WHY air pollution causes lung disease is obvious. Why it also causes heart disease is, though, a conundrum. One suggestion is that tiny particles of soot migrate through the lungs, into the bloodstream and thence to the walls of blood vessels, where they cause damage. Until now, this has remained hypothetical. But a study published in ACS Nano, by Mark Miller of Edinburgh University, suggests not only that it is correct, but also that those particles are specifically carried to parts of blood vessels where they will do maximum damage—the arterial plaques associated with cardiovascular disease.
One reason the particle-migration hypothesis has proved hard to confirm is that it is tricky to follow soot around the body. Soot is made of carbon, and that element, when finely divided and at low concentration, is difficult to isolate in biological material. Instead, Dr Miller and his colleagues used soot-sized particles of gold for their experiments. These are easy to detect, even at low concentrations, by means such as mass spectroscopy and Raman spectroscopy. Also, gold is chemically inert and therefore unlikely to be toxic. This is important, because some of Dr Miller’s experimental animals were people.
The first group of these human guinea pigs were 14 healthy men. Each was asked to exercise for two hours while inhaling air containing particles of gold. Dr Miller and his colleagues then monitored the volunteers’ blood and urine for 24 hours, and again three months later.

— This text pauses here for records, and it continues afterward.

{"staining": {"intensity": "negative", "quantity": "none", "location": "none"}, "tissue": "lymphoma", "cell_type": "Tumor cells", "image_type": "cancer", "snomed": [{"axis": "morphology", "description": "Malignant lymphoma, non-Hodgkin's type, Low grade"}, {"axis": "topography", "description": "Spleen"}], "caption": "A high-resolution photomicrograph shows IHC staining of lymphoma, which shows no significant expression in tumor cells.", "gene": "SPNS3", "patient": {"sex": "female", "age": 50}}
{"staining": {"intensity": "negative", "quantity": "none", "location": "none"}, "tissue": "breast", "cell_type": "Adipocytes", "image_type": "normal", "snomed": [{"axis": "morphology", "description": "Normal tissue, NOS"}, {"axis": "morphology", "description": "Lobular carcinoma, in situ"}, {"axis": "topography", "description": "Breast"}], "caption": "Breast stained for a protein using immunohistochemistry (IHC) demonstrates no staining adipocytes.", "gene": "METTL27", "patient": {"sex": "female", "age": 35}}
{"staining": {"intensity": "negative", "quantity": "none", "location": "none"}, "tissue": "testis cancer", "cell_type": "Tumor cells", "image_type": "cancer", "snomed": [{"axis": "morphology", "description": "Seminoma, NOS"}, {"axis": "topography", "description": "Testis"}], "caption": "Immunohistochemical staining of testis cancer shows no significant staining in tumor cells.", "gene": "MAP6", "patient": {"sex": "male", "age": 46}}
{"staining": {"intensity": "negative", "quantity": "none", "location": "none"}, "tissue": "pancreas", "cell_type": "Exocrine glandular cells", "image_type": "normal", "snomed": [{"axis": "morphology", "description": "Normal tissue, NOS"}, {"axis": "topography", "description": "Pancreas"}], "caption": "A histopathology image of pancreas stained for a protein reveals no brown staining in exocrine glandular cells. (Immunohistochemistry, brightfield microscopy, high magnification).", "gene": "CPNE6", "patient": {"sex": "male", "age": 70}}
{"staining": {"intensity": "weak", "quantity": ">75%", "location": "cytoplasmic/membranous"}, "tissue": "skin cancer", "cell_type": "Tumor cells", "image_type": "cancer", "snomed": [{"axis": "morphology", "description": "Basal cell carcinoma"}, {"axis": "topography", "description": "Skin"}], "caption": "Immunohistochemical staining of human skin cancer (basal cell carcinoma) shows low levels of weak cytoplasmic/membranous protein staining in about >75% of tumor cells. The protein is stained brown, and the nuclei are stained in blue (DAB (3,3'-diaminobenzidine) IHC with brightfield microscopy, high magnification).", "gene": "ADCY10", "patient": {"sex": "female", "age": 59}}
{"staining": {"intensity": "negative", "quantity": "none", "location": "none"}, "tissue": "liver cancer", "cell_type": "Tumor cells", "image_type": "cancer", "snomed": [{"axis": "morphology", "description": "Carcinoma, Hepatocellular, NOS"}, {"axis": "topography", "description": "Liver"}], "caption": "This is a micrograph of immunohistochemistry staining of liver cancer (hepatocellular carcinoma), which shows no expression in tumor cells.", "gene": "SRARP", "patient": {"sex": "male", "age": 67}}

As expected, none of the volunteers showed signs of gold in their blood or urine before their exposure to the particles. All but two, however, did so 24 hours later. This proved that tiny particles can indeed migrate from the lungs into the circulation. Moreover, at the three-month recheck, the concentrations of gold in their bodily fluids remained more or less unchanged. Gold, once breathed in, is retained.
This experiment did not, however, tell Dr Miller where the particles were going and how they (or, rather, their carbon equivalents) can cause heart problems. He and his colleagues suspected that the culprits were immune-system cells called macrophages. These exist to engulf foreign bodies, such as bacteria, and would thus be quite capable of swallowing small particles of carbon or gold. They are also involved in inflammatory responses, which are helpful when short-lived (such as in reaction to a wound) but threatening when chronic (as in the inflammation associated with arterial plaques). Dr Miller and his colleagues thus wondered if their particles were being carried specifically to those plaques by macrophages.
Preliminary experiments on mice genetically engineered to be prone to vascular disease suggested they were. Dr Miller made these animals breathe in gold particles twice a week for five weeks. Then, a day after the final exposure, he killed and dissected them. He found that a given mouse’s diseased arteries contained five times as much gold as its healthy ones did.
To see if something similar is true in people, the team then recruited three further volunteers. In this case, those signed up were the opposite of healthy. They were patients with plaque-clogged arteries, who were at risk of suffering a stroke. This particular trio were asked to breathe in the gold dust 24 hours before they underwent surgery intended to clear their plaques and unblock their constricted vessels. Dr Miller and his colleagues were thus able to examine the extracted plaques for the presence of gold—which they found, as by now they expected to, in abundance.
It remains to be determined whether particles of carbon behave in the same way as particles of gold. But, given carbon’s high chemical reactivity compared with gold’s, it is a fair bet that macrophages will be even more likely to notice and swallow it. So, though Dr Miller’s work does not point towards a better treatment for pollution-induced cardiovascular disease, it does add weight to the arguments of those who worry about levels of air pollution.